» EXERCISE BRIEF:
Word by word and line by line, write out all of the records.

[Entries taken from a collection]
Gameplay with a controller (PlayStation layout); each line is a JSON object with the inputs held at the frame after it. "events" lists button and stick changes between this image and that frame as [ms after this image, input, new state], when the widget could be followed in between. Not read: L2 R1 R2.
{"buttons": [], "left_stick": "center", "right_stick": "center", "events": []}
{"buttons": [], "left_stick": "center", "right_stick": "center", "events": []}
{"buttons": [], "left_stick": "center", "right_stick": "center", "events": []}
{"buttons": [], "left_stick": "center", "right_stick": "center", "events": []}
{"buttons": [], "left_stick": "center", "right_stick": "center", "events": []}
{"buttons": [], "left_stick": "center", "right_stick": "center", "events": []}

» SOLUTION TO THIS TASK:
Gameplay with a controller (PlayStation layout); each line is a JSON object with the inputs held at the frame after it. "events" lists button and stick changes between this image and that frame as [ms after this image, input, new state], when the widget could be followed in between. Not read: L2 R1 R2.
{"buttons": [], "left_stick": "center", "right_stick": "center", "events": []}
{"buttons": [], "left_stick": "center", "right_stick": "center", "events": []}
{"buttons": [], "left_stick": "center", "right_stick": "center", "events": []}
{"buttons": [], "left_stick": "center", "right_stick": "center", "events": []}
{"buttons": [], "left_stick": "center", "right_stick": "center", "events": []}
{"buttons": [], "left_stick": "center", "right_stick": "center", "events": []}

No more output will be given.